Desde el exterior del parque, un gran
horizonte verde que ya no es una simple linea y se convierte en una
cortina cerrada de verdes que combinan a la perfección, como la
camisa que me compré hace unos minutos, de esas cosas que parecieran
haber sido concebidas para uno.
Me perdí del resto del grupo hace
rato, seré observador hasta que otra cosa sea necesaria.
Lo que desde afuera se cerraba ahora se
abre completamente al cruzar el tan mencionado verde umbral e invita
a caminar, gritar, saltar, correr y parar. Suenan tambores junto con
voces indescifrables, me detengo por unos minutos y puedo apreciar la
tradición, la cultura, y se siente muy bien saber que mi pequeño
país comparte esas cuestiones, la música y la danza.
Los árboles se separan, no dejan
crecer el pasto y generan un mundo de marrones llenos de sombra; aquí
es donde el aroma se hace fuerte y el silencio predomina.
Basta con apartarse unos metros y el
pasto vuelve a crecer dando vida a una gran cantidad de cuervos y
pájaros que aparentemente aprendieron a convivir con las personas,
que organizadas en pequeños grupos sobre lonas llevan a cabo
numerosas reuniones: comen, beben y juegan, otras simplemente
descansan.
Todo es muy pacífico, se respira un
clima de respeto tan grande que no creía posible su existencia, o
simplemente no conocía. Pese a la vergüenza que caracteriza a la
gente de estos lugares, las interacciones son fluidas y constantes,
reina la solidaridad y los sonidos relajantes.
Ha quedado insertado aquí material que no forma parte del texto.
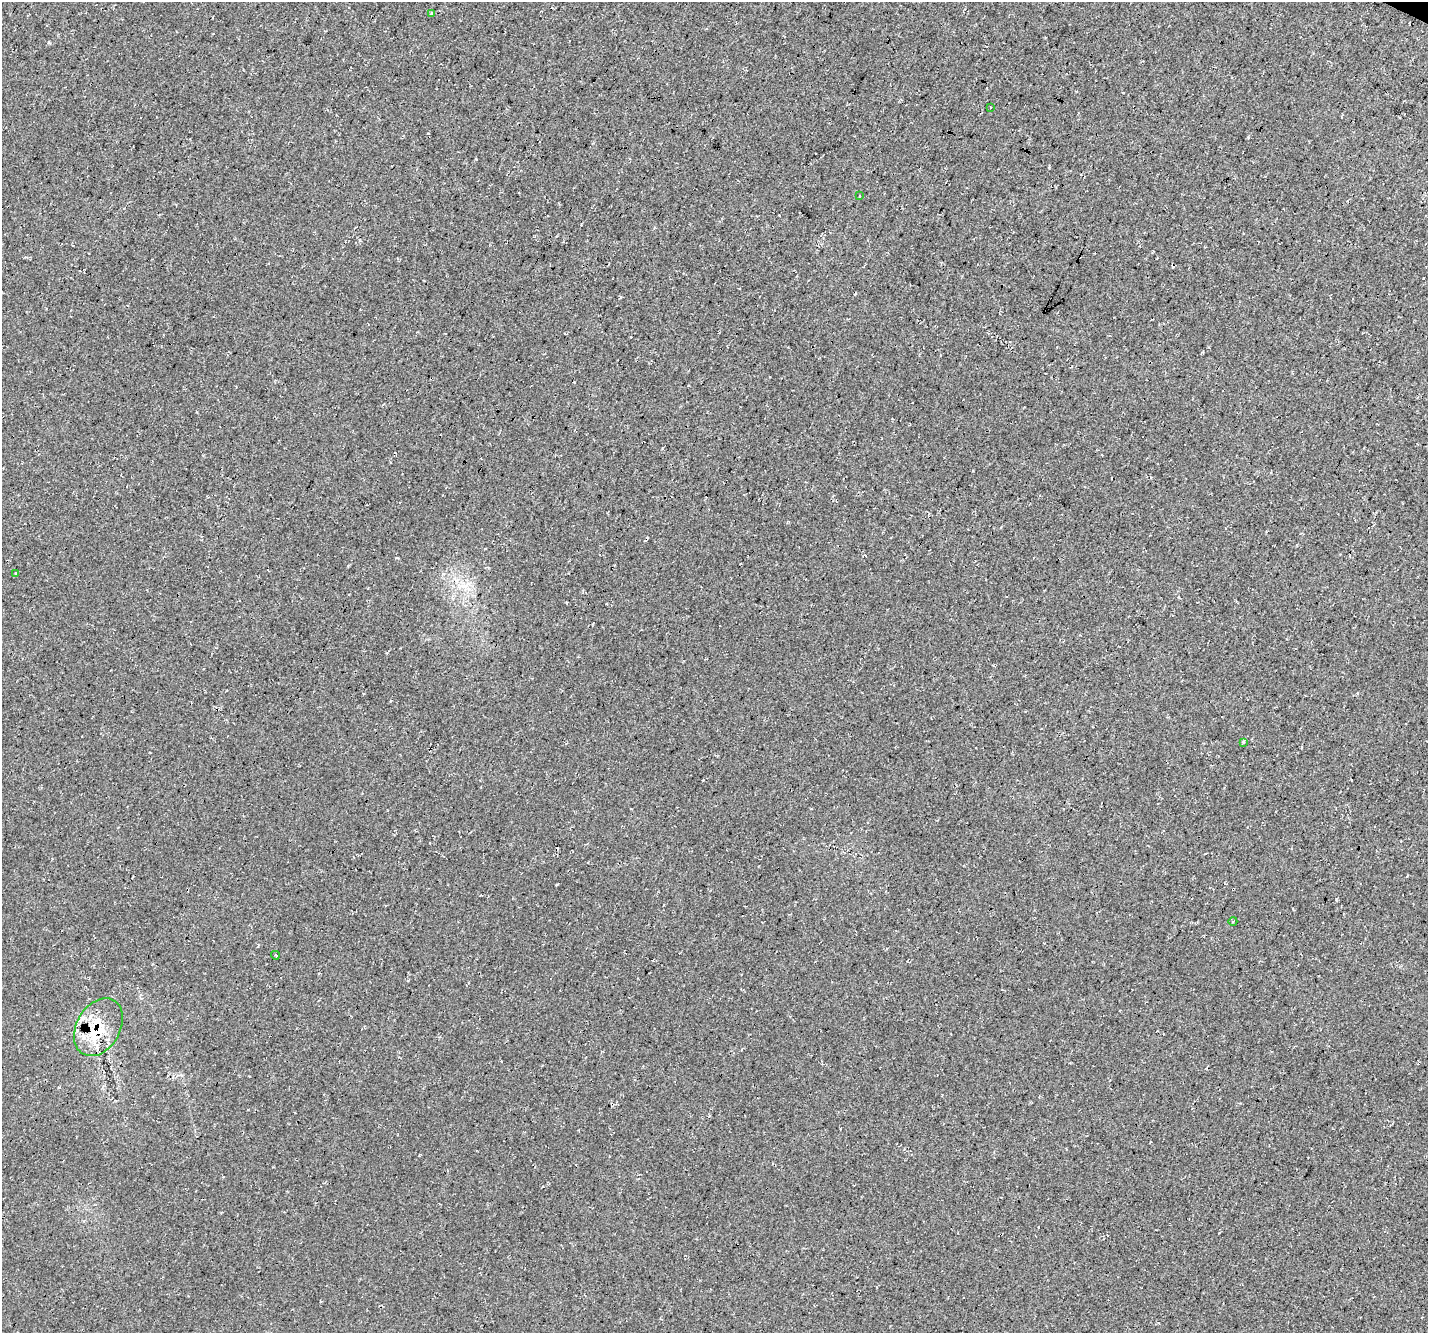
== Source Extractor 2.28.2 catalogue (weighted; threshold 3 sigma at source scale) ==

Aquí parece no existir el stress, o
por lo menos queda del otro lado de la cortina.
El agua también tiene su lugar y se
dispone en forma de lagos al centro del parque. Pequeñas riveras de
hormigón dan lugar e invitan a la gente a arrimarse, todos los
lugares están ocupados. Largos chorros de agua se elevan hasta el
cielo gris y agregan placenteros sonidos al ambiente convirtiendo
lagos en fuentes de aspecto natural, esta vez no se tiran monedas.
Ahora me encuentro sentado al borde de
un camino lleno de curvas, donde los picnics se hacen escasos e
infinidad de niños aprenden a andar en bicicleta. Instruidos por sus
padres, el clima se vuelve mucho más lúdico, los gritos y las risas
llenan el lugar de infancia dejando a los adultos en sus pequeñas
reuniones al costado del camino. De vez en cuando, alguna bocina de
bicicleta irrumpe y colabora. De vez en cuando, todo esto es
necesario.
Es difícil avanzar unos pasos y no
detenerse a intentar describir los alrededores, todo es muy
cambiante. En algún lugar del parque que no sabría dar referencias,
el paisaje es muy diferente.
Pequeños jardines llenos de flores dan
color a las multitudes que aquí se concentran e intentan, con ropas
muy coloridas, aportar a la psicodelia.
Ahora la música suena mucho más alto,
grupos de personas se reúnen con una gran variedad de instrumentos
percutivos haciendo que algunos bailen y otros, muy buenos
malabaristas, improvisen con objetos muy creativos. Aquí la
naturaleza queda relegada y al parecer lo primordial es la comunión.
La tranquilidad que el parque presentaba en su extremo Norte es
contrapuesta de manera violenta aunque no deja de ser disfrutable.